WORK TO BE COMPLETED: Set out each line from the following listing that includes the word "distance".

________________________

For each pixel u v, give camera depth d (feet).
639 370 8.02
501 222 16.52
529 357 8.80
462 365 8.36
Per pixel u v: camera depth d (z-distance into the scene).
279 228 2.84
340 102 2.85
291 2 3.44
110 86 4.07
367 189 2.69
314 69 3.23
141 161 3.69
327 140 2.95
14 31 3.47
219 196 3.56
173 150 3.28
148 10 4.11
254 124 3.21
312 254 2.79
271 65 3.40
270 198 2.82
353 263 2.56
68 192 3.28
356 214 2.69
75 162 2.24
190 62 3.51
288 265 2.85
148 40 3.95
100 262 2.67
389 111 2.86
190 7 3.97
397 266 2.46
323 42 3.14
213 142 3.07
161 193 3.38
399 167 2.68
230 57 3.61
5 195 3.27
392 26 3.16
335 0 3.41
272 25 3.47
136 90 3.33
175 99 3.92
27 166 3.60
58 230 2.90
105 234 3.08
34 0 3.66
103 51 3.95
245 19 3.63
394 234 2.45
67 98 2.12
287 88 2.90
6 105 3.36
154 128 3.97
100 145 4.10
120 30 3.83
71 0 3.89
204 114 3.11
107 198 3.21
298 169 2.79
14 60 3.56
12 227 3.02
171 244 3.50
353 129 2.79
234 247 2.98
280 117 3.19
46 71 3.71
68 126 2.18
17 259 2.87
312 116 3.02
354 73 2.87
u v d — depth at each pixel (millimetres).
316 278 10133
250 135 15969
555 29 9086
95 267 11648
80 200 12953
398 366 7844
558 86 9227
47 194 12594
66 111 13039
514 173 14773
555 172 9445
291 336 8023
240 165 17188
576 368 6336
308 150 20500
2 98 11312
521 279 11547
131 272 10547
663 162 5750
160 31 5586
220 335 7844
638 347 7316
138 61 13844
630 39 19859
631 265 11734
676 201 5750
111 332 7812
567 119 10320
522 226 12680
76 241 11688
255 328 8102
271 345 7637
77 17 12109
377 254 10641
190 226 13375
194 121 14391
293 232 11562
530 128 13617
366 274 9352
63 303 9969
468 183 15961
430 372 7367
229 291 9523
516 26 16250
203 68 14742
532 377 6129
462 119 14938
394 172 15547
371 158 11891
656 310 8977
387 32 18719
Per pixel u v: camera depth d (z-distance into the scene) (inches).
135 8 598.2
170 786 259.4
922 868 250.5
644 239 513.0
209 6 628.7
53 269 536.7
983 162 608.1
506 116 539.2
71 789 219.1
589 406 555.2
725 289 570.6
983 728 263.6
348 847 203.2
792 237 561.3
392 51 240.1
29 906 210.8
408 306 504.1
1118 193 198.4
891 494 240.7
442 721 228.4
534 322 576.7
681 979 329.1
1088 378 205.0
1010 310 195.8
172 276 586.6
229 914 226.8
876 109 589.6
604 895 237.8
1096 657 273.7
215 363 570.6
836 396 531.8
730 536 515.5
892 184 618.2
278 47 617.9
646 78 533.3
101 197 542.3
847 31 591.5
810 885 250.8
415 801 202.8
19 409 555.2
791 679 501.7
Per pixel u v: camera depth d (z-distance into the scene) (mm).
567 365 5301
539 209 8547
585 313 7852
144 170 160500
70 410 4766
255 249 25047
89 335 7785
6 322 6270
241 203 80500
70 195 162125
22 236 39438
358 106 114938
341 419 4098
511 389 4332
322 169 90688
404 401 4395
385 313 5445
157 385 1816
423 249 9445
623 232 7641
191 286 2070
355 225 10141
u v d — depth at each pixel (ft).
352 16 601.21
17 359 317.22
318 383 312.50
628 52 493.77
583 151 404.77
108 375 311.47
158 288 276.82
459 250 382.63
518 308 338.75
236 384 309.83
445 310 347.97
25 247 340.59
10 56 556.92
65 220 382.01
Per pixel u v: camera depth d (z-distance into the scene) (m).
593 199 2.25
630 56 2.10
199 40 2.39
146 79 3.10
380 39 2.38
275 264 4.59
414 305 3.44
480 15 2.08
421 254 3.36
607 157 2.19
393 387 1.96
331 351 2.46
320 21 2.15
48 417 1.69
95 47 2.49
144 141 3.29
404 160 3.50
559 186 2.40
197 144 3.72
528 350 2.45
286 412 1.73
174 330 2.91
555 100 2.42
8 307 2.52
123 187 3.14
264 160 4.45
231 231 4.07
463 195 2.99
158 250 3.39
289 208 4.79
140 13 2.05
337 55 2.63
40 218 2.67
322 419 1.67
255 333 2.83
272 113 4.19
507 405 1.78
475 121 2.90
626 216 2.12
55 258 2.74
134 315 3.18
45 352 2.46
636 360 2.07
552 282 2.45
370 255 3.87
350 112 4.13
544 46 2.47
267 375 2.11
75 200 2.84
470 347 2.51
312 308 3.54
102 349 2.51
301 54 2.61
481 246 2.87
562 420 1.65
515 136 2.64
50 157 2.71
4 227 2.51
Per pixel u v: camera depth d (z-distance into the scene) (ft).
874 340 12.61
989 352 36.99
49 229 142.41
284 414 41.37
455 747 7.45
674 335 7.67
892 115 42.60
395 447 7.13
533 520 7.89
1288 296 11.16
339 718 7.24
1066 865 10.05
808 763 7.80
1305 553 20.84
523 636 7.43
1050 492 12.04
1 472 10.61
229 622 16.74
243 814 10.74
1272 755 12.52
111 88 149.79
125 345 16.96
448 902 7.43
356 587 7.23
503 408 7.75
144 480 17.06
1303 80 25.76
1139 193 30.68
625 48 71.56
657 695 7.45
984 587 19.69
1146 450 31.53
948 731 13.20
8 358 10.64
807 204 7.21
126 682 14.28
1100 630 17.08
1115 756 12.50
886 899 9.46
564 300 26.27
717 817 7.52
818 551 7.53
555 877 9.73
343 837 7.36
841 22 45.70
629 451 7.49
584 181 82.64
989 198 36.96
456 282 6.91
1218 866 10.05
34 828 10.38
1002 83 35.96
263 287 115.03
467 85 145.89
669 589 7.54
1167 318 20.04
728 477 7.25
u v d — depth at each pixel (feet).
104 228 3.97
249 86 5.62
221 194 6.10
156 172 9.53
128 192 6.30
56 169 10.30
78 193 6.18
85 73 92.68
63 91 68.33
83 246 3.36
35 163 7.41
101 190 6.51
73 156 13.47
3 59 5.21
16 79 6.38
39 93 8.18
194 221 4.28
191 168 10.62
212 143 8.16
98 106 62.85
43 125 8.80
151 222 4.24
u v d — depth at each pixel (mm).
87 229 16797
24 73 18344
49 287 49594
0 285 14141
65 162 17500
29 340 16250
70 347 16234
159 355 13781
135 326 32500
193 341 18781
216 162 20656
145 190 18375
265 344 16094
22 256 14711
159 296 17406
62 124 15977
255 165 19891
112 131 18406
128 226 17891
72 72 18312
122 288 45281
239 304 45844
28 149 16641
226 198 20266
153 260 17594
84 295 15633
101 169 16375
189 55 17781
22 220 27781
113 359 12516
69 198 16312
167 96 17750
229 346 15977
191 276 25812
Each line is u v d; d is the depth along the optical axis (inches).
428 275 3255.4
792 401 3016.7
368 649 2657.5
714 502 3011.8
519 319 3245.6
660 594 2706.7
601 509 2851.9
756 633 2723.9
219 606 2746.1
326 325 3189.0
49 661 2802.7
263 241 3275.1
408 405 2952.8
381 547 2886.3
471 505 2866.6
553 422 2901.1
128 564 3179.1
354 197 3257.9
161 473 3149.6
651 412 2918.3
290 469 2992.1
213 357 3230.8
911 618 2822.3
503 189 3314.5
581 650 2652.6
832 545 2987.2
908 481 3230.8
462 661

________________________

ANSWER FOR THE TASK:
Per pixel u v: camera depth d (z-distance into the scene).
Per pixel u v: camera depth d (z-distance into the scene) (inches).
Per pixel u v: camera depth d (z-distance into the scene) (mm).
Per pixel u v: camera depth d (z-distance into the scene) (m).
Per pixel u v: camera depth d (z-distance into the scene) (ft).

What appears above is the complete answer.